Markets are uncertain. This is owing to conflicting signals from many corners and increasing divergence. Developed economies are doing well, while emerging economies suffer. The US central bank will be “tightening” its monetary policy when it begins hiking rates, while the ECB is expected to “loosen,” by increasing its monthly asset purchases. China is experiencing a slowdown, but it is expected to be adequately managed by policymakers. Even within China, industrial activity has slowed, while the services sector remains robust. And, up until Thursday night, there was increased uncertainty about the timing of rate hikes in the US. The lack of a clear direction and a stream of depressing news prompted confusion and gloom.

Despite rising market risks and increased volatility, ABN AMRO Group Economics continues to believe that the effects of the deterioration in emerging markets will not impact the recovery in Europe or the US. These economies are expected to continue to strengthen. The fact that growth in advanced economies has significantly broadened suggests that they are not particularly vulnerable to emerging markets in the short term.

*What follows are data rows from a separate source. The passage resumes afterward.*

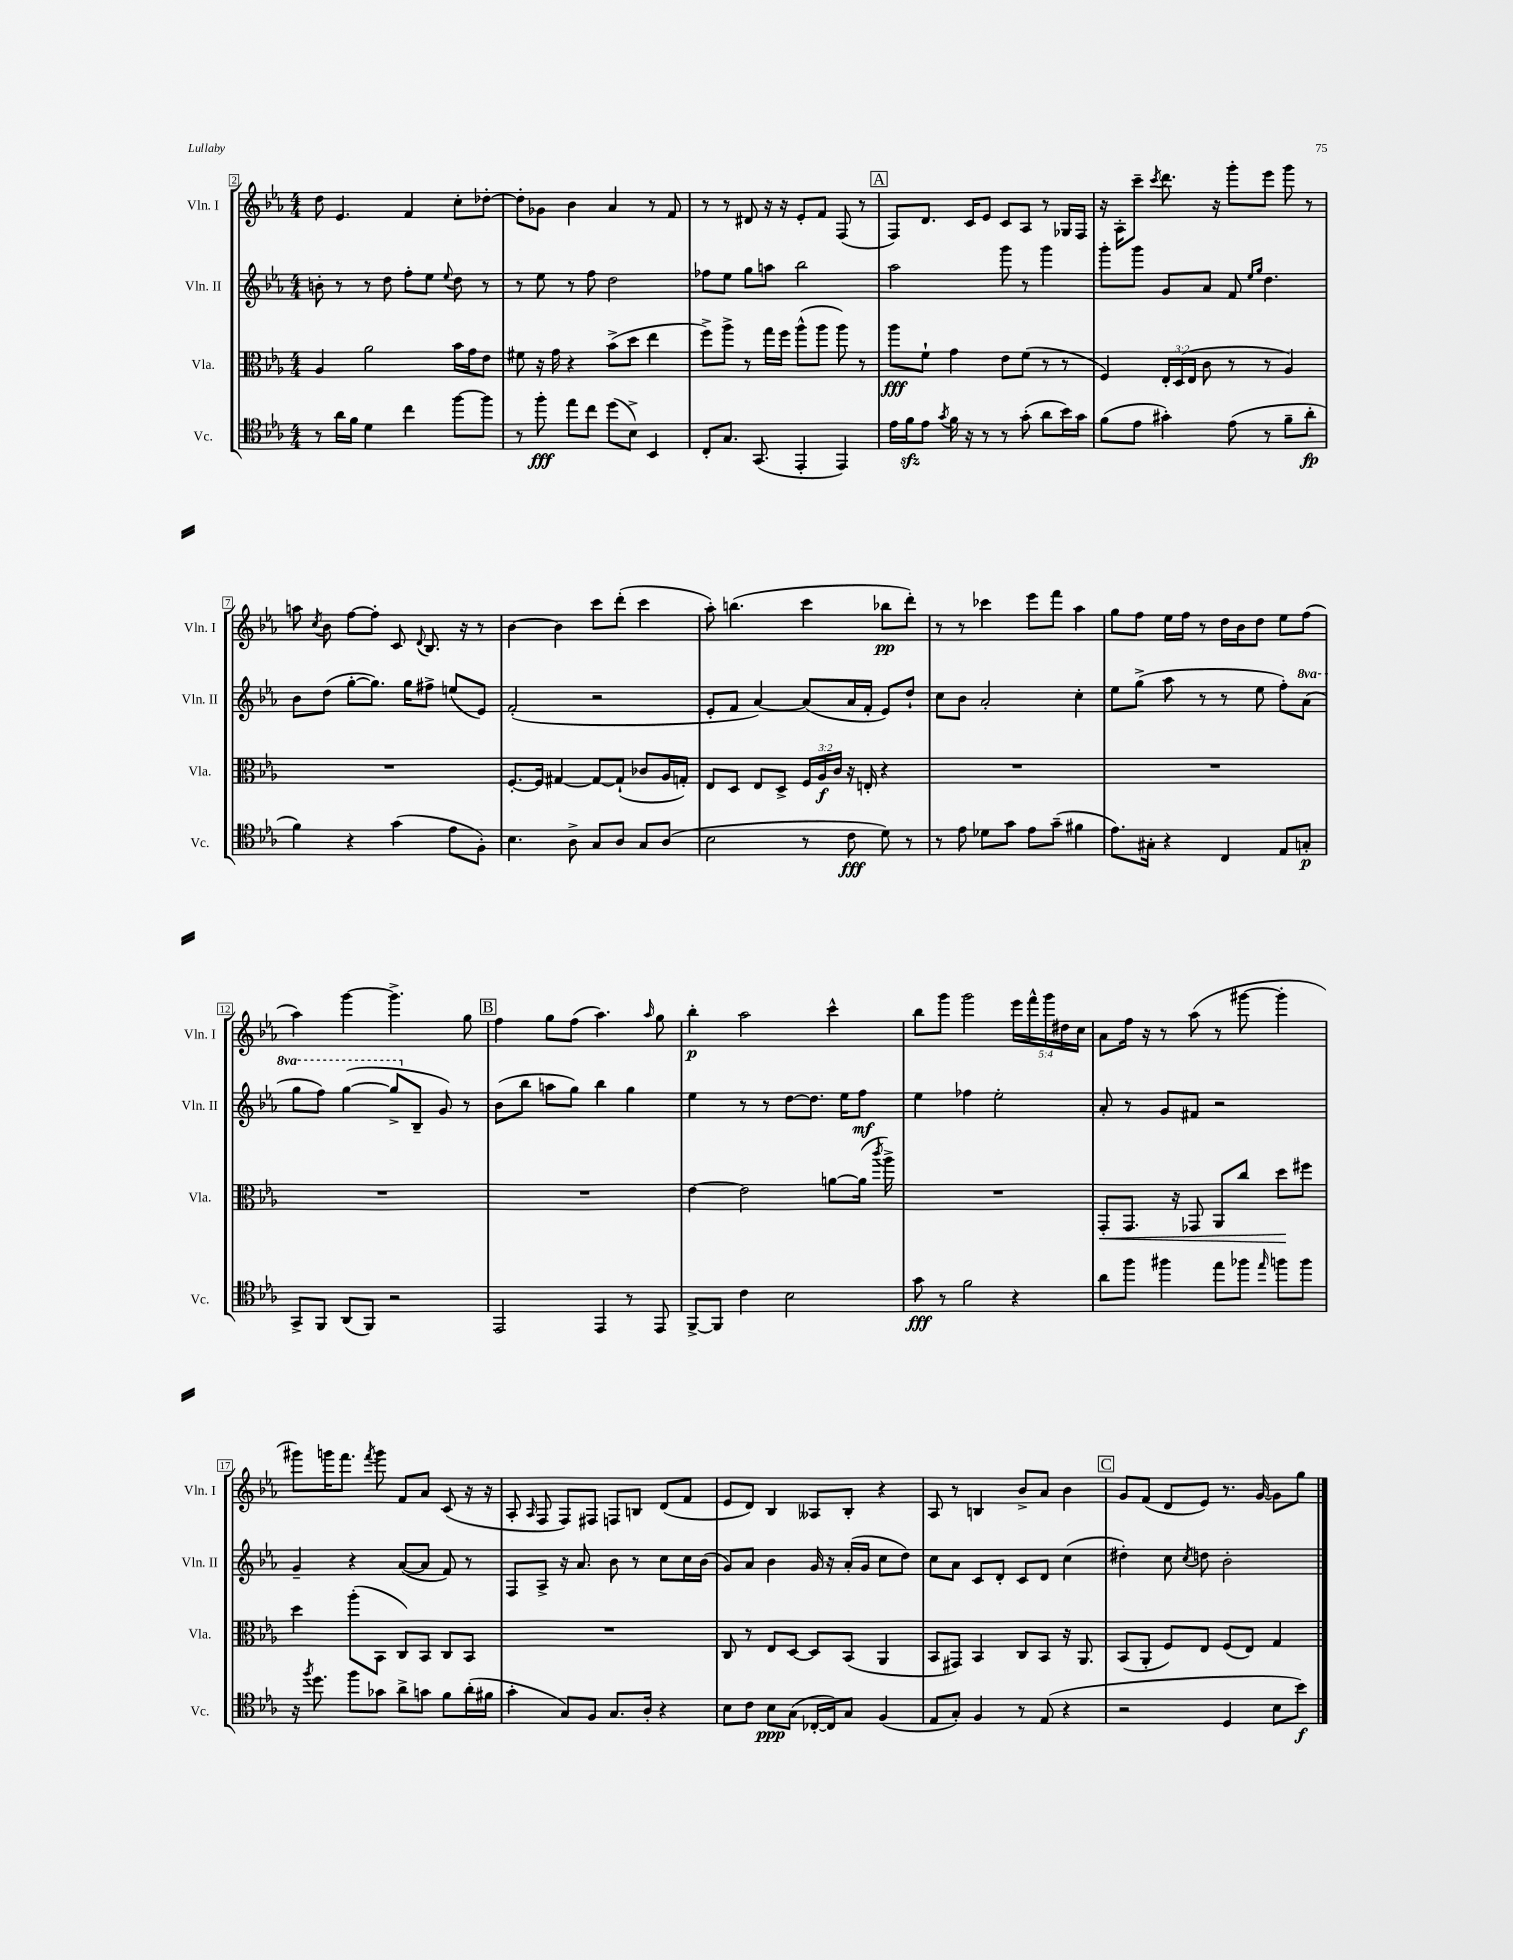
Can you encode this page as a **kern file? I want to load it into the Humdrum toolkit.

**kern	**kern	**kern	**kern
*staff4	*staff3	*staff2	*staff1
*clefC4	*clefC3	*clefG2	*clefG2
*k[b-e-a-]	*k[b-e-a-]	*k[b-e-a-]	*k[b-e-a-]
*M4/4	*M4/4	*M4/4	*M4/4
8r	4A-	8b'	8dd
16a-	.	8r	4.e-
16f	.	.	.
4d	2a-	8r	.
.	.	8dd	.
4cc	.	8ff'	4f
.	.	8ee-	.
.	.	8qqee-	.
[8ff	16b-	8dd	8cc'
.	16g	.	.
8ff]	8e-	8r	[8dd-'
=	=	=	=
8r	8f#	8r	8dd-']
8ff'	16r	8ee-	8g-
.	16g	.	.
8ee-	4r	8r	4b-
8cc	.	8ff	.
(8dd	(8b-^	2dd	4a-
8B-^)	8dd	.	.
4BB-	4ee-	.	8r
.	.	.	8f
=	=	=	=
8C'	8ff^)	8ff-	8r
8.G	8aa-^	8ee-	8r
.	8r	8gg	8d#
(8.GG	.	.	.
.	16gg	8aa	16r
.	16ff	.	16r
4EE-'	(8aa-^^	2bb-	8e-'
.	8aa-	.	8f
4EE-)	8aa-)	.	(8F
.	8r	.	8r
=	=	=	=
16e-	8aa-	2aa-	8F)
16f	.	.	.
8e-	8f`	.	8.d
8qg	.	.	.
16f	4g	.	.
16r	.	.	16c
8r	.	.	8e-
8r	8e-	8ggg	8c
(8g'	(8f	8r	8A-
8a-	8r	4ggg	8r
16b-)	8r	.	16G-
16g	.	.	16F
=	=	=	=
(8f	4F)	8ggg'	16r
.	.	.	16A-'
8e-	.	8ggg	8ccc~
.	.	.	8qccc
4g#')	24E-'	8g	8.ddd
.	(24D	.	.
.	24E-	.	.
.	8c	8a-	.
.	.	.	16r
(8e-	8r	8f	8ggg'
.	.	16qqee-	.
.	.	16qqgg	.
8r	8r	4.dd	8eee-
8f~	4A-)	.	8ggg
8a-'	.	.	8r
=	=	=	=
4f)	1r	8b-	8aa
.	.	.	8qcc
.	.	(8dd	8b-
4r	.	[8gg'	[8ff
.	.	8.gg])	8ff']
(4g	.	.	8c
.	.	16gg	.
.	.	.	8qqd
.	.	8ff#^	8.B-
8e-	.	(8ee	.
.	.	.	16r
8F')	.	8e-)	8r
=	=	=	=
4.B-	[8.F'	(2f'	[4b-
.	16F]	.	.
.	[4G#	.	4b-]
8A-^	.	.	.
8G	8G#_	2r	8ccc
8A-	(8G#`]	.	(8ddd'
8G	8c-	.	4ccc
(8A-	16A-	.	.
.	16G')	.	.
=	=	=	=
2B-	8E-	8e-'	8aa-')
.	8D	8f	(4.bb
.	8E-	[4a-)	.
.	8D^	.	.
8r	24F	(8a-]	4ccc
.	24A-	.	.
.	24c	.	.
8c	16r	16a-	.
.	16E'	16f'	.
8d)	4r	8e-)	8bb-
8r	.	8dd`	8ddd')
=	=	=	=
8r	1r	8cc	8r
8e-	.	8b-	8r
8d-	.	2a-'	4ccc-
8g	.	.	.
8e-	.	.	8eee-
(8g~	.	.	8fff
4f#	.	4cc'	4aa-
=	=	=	=
8.e-)	1r	8ee-	8gg
.	.	(8gg^	8ff
16G#'	.	.	.
4r	.	8aa-	16ee-
.	.	.	16ff
.	.	8r	8r
4C	.	8r	16dd
.	.	.	16b-
.	.	8ee-	8dd
8E-	.	8ff')	8ee-
8G'	.	(8aa-	(8ff
=	=	=	=
8GG^	1r	8ggg	4aa-)
8FF	.	8fff)	.
(8AA-	.	([4ggg	[4ggg
8FF)	.	.	.
2r	.	8ggg^]	4.ggg^]
.	.	8B-~	.
.	.	8g)	.
.	.	8r	8gg
=	=	=	=
2EE-	1r	(8b-	4ff
.	.	8bb-	.
.	.	8aa	8gg
.	.	8gg)	(8ff
4EE-	.	4bb-	4.aa-)
8r	.	4gg	.
.	.	.	16qqaa-
8EE-	.	.	8gg
=	=	=	=
[8FF^	[4e-	4ee-	4bb-'
8FF]	.	.	.
4c	2e-]	8r	2aa-
.	.	8r	.
2B-	.	[8dd	.
.	.	8.dd]	.
.	[8a	.	4ccc^^
.	.	16ee-	.
.	(16a]	8ff	.
.	8qccc	.	.
.	16aa-^)	.	.
=	=	=	=
8g	1r	4ee-	8bb-
8r	.	.	8ggg
2f	.	4ff-	2ggg
.	.	2ee-'	.
4r	.	.	20eee-
.	.	.	20fff^^
.	.	.	20ggg
.	.	.	20dd#
.	.	.	20cc
=	=	=	=
8a-	8GG'	8a-'	8a-
8ff	8.GG	8r	16ff
.	.	.	16r
4ff#	.	8g	8r
.	16r	.	.
.	8GG-	8f#	(8aa-
8ee-	8AA-	2r	8r
8ff-	8cc	.	[8ggg#
16qqee-	.	.	.
8ff	8dd	.	4ggg#']
8ff	8ff#	.	.
=	=	=	=
16r	4dd	4g~	8ggg#)
8qff	.	.	.
8.dd	.	.	.
.	.	.	16ggg
.	.	.	8.fff
8ff	(8aa-'	4r	.
.	.	.	8qfff
8g-	8BB-	.	8ggg
8a-^	8C)	([8a-	8f
8g	8BB-	8a-]	8a-
8f	8C	8f)	(8c
(16a-'	8BB-	8r	16r
16f#	.	.	16r
=	=	=	=
4g'	1r	8F	8A-'
.	.	.	16qqA-
.	.	8A-^	8F
8G)	.	16r	8F)
.	.	8.a-	.
8F	.	.	8F#
8.G	.	8b-	8F
.	.	8r	8B
16A-'	.	.	.
4r	.	8cc	(8d
.	.	16cc	8f
.	.	(16b-	.
=	=	=	=
8B-	8C	8g)	8e-
8c	8r	8a-	8d)
8B-	8E-	4b-	4B-
(8G	[8D	.	.
[16C-'	8D]	16g	8A--
16C-])	.	16r	.
8G	(8BB-	(16a-'	8B-'
.	.	16g	.
(4F	4AA-	8cc	4r
.	.	8dd)	.
=	=	=	=
8E-	8BB-	8cc	8A-
8G')	8GG#)	8a-	8r
4F	4BB-	8c	4B
.	.	8d'	.
8r	8C	8c	8b-^
(8E-	8BB-	8d	8a-
4r	16r	(4cc	4b-
.	8.AA-	.	.
=	=	=	=
2r	(8BB-	4dd#')	8g
.	8AA-'	.	(8f
.	8F)	8cc	8d
.	.	8qcc	.
.	8E-	8dd	8e-)
4D	(8F	2b-'	8.r
.	8E-)	.	.
.	.	.	[16g
8B-	4G	.	8g]
8b-)	.	.	8gg
==	==	==	==
*-	*-	*-	*-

This week, US durable goods orders and Germany’s Ifo business climate indicator were both better than expected, with the details for the latter showing that the German economy is healthy and relatively resilient against the slowdown in China. Data from emerging markets, however, point to increasing difficulties. In particular, this is related to the cooling of industrial activity in China, which negatively affects many other emerging markets. Weak commodity prices are another headwind, although they are now stabilising.